许久未见,他依旧似从前那般高高在上,恍若池中圣洁绽放的雪莲。
但让黎汐没想到的是,久别重逢后他所作的第一件事,居然是如此迫不及待的同她行鱼水之欢。
喘息交织间,黎汐艰难的用双手抵着他的胸口,奈何身形差距太大,不论如何斗无法将他推开。
虽然初夜那晚距今已相隔甚远,记忆也早就模糊,更何况那晚还有饮了酒的缘故,否则就算再借给她一百个胆子,她也不敢和神殿的圣子滚到床上去。
不过时隔多年,黎汐唯一可以确定的是,影青南的技术还是那么烂,哪一次都没少让她吃苦头。
“验身这等小事,怎劳国师大人亲自来验?”黎汐艰难的将断断续续的话连成句子,抛向影青南。
对方脸色绯红,大概是其他缘故,总之不会是动情,因为从他眼眸中,黎汐看到的除了冷漠还是冷漠。
听出她嘲讽的语气,影青南也只是冷冷的吐出三个字:“安静些。
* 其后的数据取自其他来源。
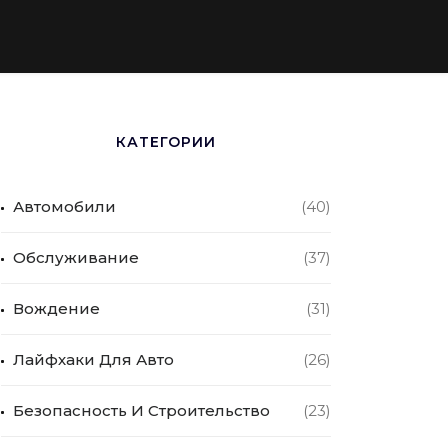
КАТЕГОРИИ
Автомобили
(40)
Обслуживание
(37)
Вождение
(31)
Лайфхаки Для Авто
(26)
Безопасность И Строительство
(23)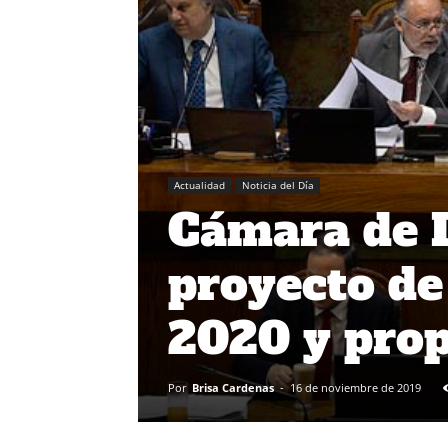
Actualidad
Noticia del Día
Cámara de 
proyecto de
2020 y prop
Por
Brisa Cardenas
-
16 de noviembre de 2019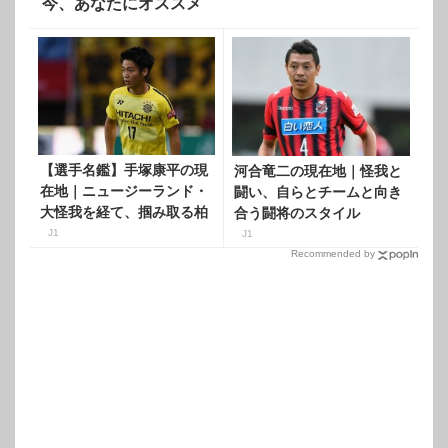
今、あなたにオススメ
【選手名鑑】手塚康平の現
河合竜二の現在地｜怪我と
在地｜ニュージーランド・
闘い、自らとチームと向き
大怪我を経て、掴み取る柏
合う闘将のスタイル
ボランチの座
J1
J1
Recommended by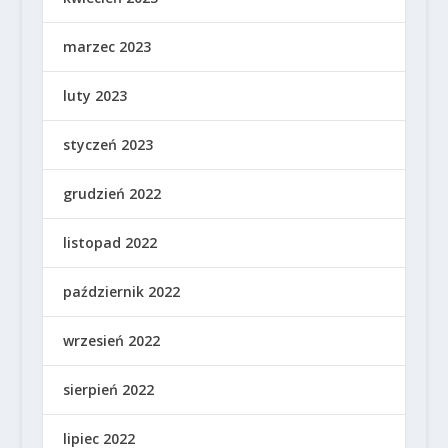
marzec 2023
luty 2023
styczeń 2023
grudzień 2022
listopad 2022
październik 2022
wrzesień 2022
sierpień 2022
lipiec 2022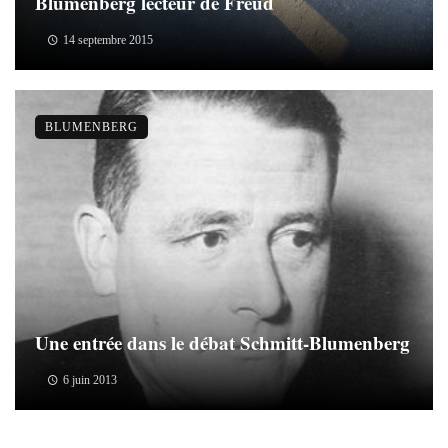
Blumenberg lecteur de Freud
14 septembre 2015
BLUMENBERG
Une entrée dans le débat Schmitt-Blumenberg
6 juin 2013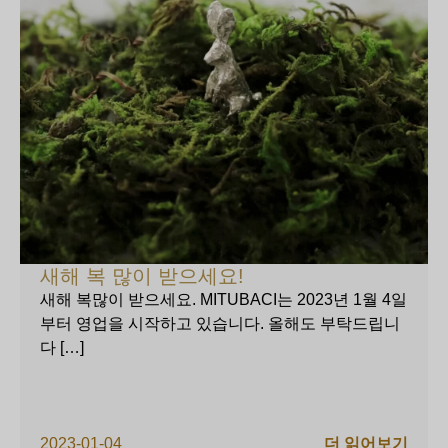
새해 복 많이 받으세요!
새해 복많이 받으세요. MITUBACI는 2023년 1월 4일
부터 영업을 시작하고 있습니다. 올해도 부탁드립니
다 […]
2023-01-04
더 읽어보기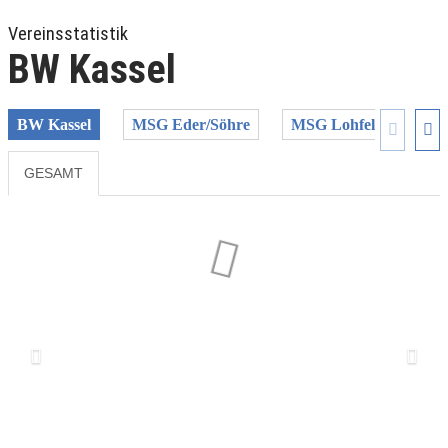
Vereinsstatistik
BW Kassel
BW Kassel
MSG Eder/Söhre
MSG Lohfelden/G./K.
GESAMT
Previous
Next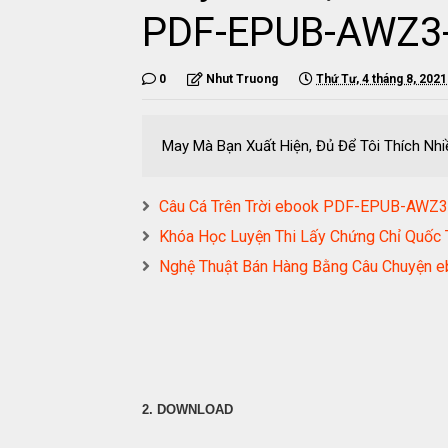
PDF-EPUB-AWZ3
0
Nhut Truong
Thứ Tư, 4 tháng 8, 2021
May Mà Bạn Xuất Hiện, Đủ Để Tôi Thích 
Câu Cá Trên Trời ebook PDF-EPUB-AW
Khóa Học Luyện Thi Lấy Chứng Chỉ Qu
Nghệ Thuật Bán Hàng Bằng Câu Chuyệ
2. DOWNLOAD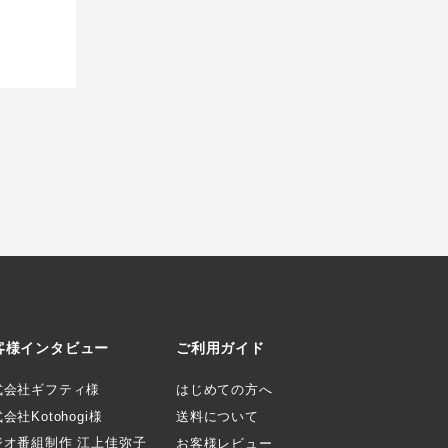
客様インタビュー
ご利用ガイド
式会社ギフティ様
はじめての方へ
会社Kotohogi様
送料について
ジオ番組制作 江上佳弥子
お客様レビュー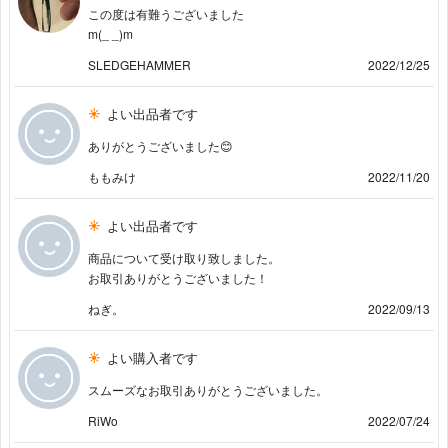
この度は有難うございました
m(_ _)m
SLEDGEHAMMER
2022/12/25
よい出品者です
ありがとうございました😊
ももみけ
2022/11/20
よい出品者です
商品について受け取り致しました。
お取引ありがとうございました！
ねぎ。
2022/09/13
よい購入者です
スムーズなお取引ありがとうございました。
RiWo
2022/07/24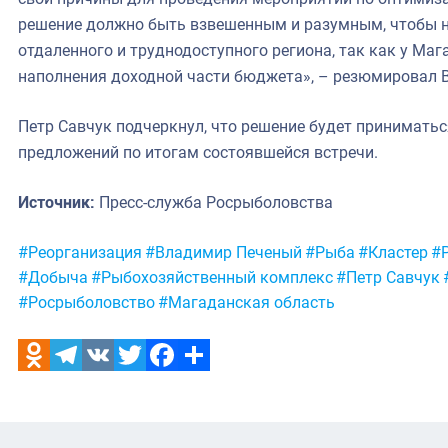
решение должно быть взвешенным и разумным, чтобы н
отдаленного и труднодоступного региона, так как у Ма
наполнения доходной части бюджета», – резюмировал 
Петр Савчук подчеркнул, что решение будет приниматься
предложений по итогам состоявшейся встречи.
Источник:
Пресс-служба Росрыболовства
Метки:
#Реорганизация
#Владимир Печеный
#Рыба
#Кластер
#
#Добыча
#Рыбохозяйственный комплекс
#Петр Савчук
#Росрыболовство
#Магаданская область
Odnoklassniki
Telegram
VK
Twitter
Facebook
Отправить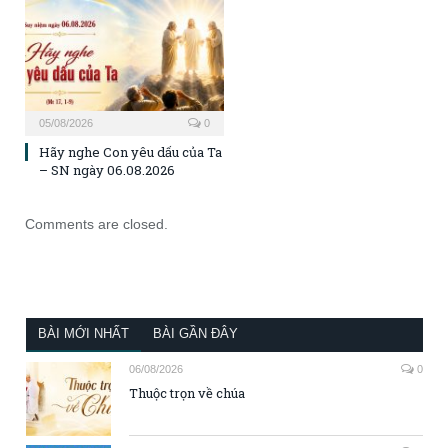
05/08/2026
0
Hãy nghe Con yêu dấu của Ta
– SN ngày 06.08.2026
Comments are closed.
BÀI MỚI NHẤT
BÀI GẦN ĐÂY
06/08/2026
0
Thuộc trọn về chúa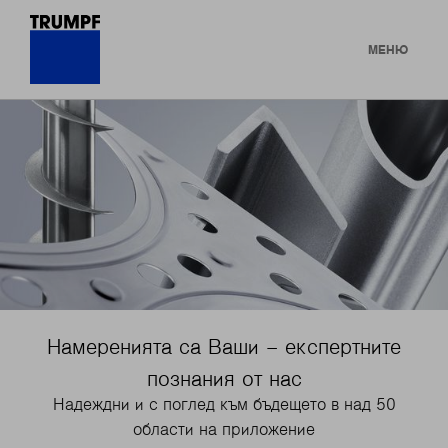
МЕНЮ
Намеренията са Ваши – експертните
познания от нас
Надеждни и с поглед към бъдещето в над 50
области на приложение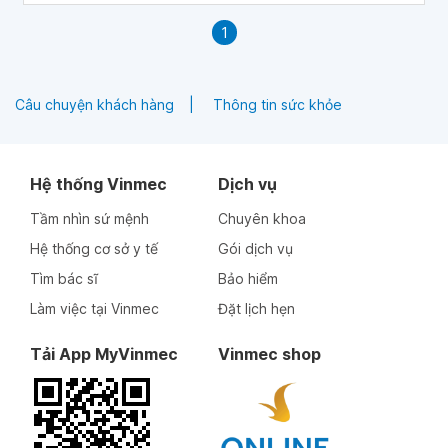
1
Câu chuyện khách hàng
Thông tin sức khỏe
Hệ thống Vinmec
Dịch vụ
Tầm nhìn sứ mệnh
Chuyên khoa
Hệ thống cơ sở y tế
Gói dịch vụ
Tìm bác sĩ
Bảo hiểm
Làm việc tại Vinmec
Đặt lịch hẹn
Tải App MyVinmec
Vinmec shop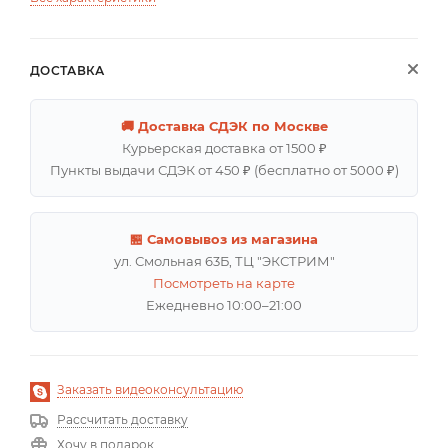
ДОСТАВКА
🚚 Доставка СДЭК по Москве
Курьерская доставка от 1500 ₽
Пункты выдачи СДЭК от 450 ₽ (бесплатно от 5000 ₽)
🏪 Самовывоз из магазина
ул. Смольная 63Б, ТЦ "ЭКСТРИМ"
Посмотреть на карте
Ежедневно 10:00–21:00
Заказать видеоконсультацию
Рассчитать доставку
Хочу в подарок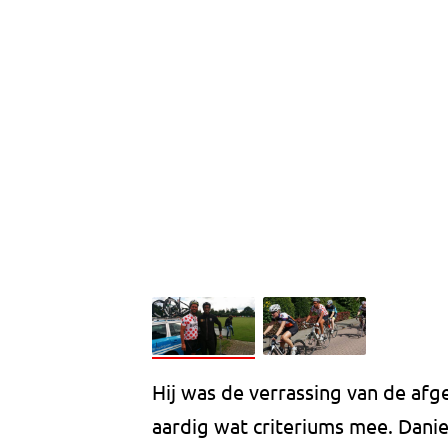
Hij was de verrassing van de afg
aardig wat criteriums mee. Dani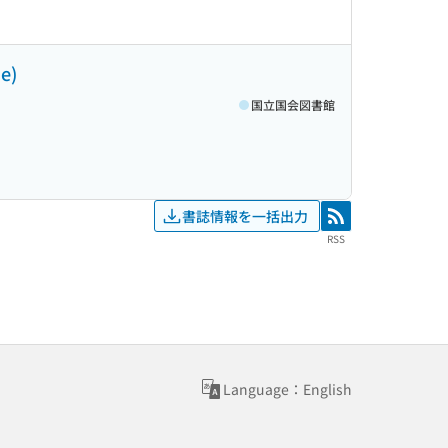
ne)
国立国会図書館
書誌情報を一括出力
RSS
RSS
Language：English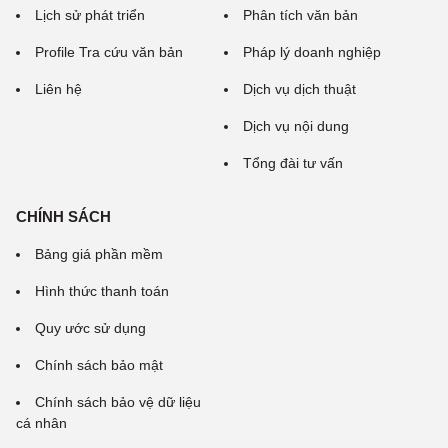
Lịch sử phát triển
Phân tích văn bản
Profile Tra cứu văn bản
Pháp lý doanh nghiệp
Liên hệ
Dịch vụ dịch thuật
Dịch vụ nội dung
Tổng đài tư vấn
CHÍNH SÁCH
Bảng giá phần mềm
Hình thức thanh toán
Quy ước sử dụng
Chính sách bảo mật
Chính sách bảo vệ dữ liệu
cá nhân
”
这种时候难道不应该是让她叫的大声些?怎么反倒要让她安静,莫非影青南真厌恶她连同她的声音一起厌恶到连自己男人的尊严都不要了?
他这副无欲无求的模样,和他此时此刻正在做的事,格格不入。
这也使得黎汐有些挫败,难道自己就那么不值得他丁点儿动心,和他欢爱仿佛和根木头,彼此不需要半点交流,从开始到完事儿连个轻飘飘的吻都没有。
一连几日。
黎汐甚至不敢相信,多年前如此虔诚尊敬侍奉在神明身边的影青南,居然能够携她,光天化日之下,在这神殿偏殿之上,共同沉沦在邪恶欲望的漩涡之中。
不分昼夜。
黎汐一度觉得,他只是为了报复自己,羞辱自己,把自己当作一个泄欲的工具。
虽然她很想告诉他,当年的事,真的不是她向宏明君帝告发,天下又有哪个女子会不惜赔上自己的名节,只为将先国师的弟子拉下神坛的。
思来想去,解释意义已然不大,影青南只会觉得她在狡辩,他不会再信她。
直到后来渐渐的,黎汐才似乎察觉出些异样。
如果说影青南的行为是在报复,那不如说更像是在试探。
但要问在试探什么?黎汐也不确定,她怕是自己自作多情。
不过直到方才,影青南为她披上大氅的那一刻,她才对自己的猜测有了些许信心。
她望着影青南的背影,试探开口:“影青南,你这样一遍又一遍,是在试探我的心,还是在试探你自己?”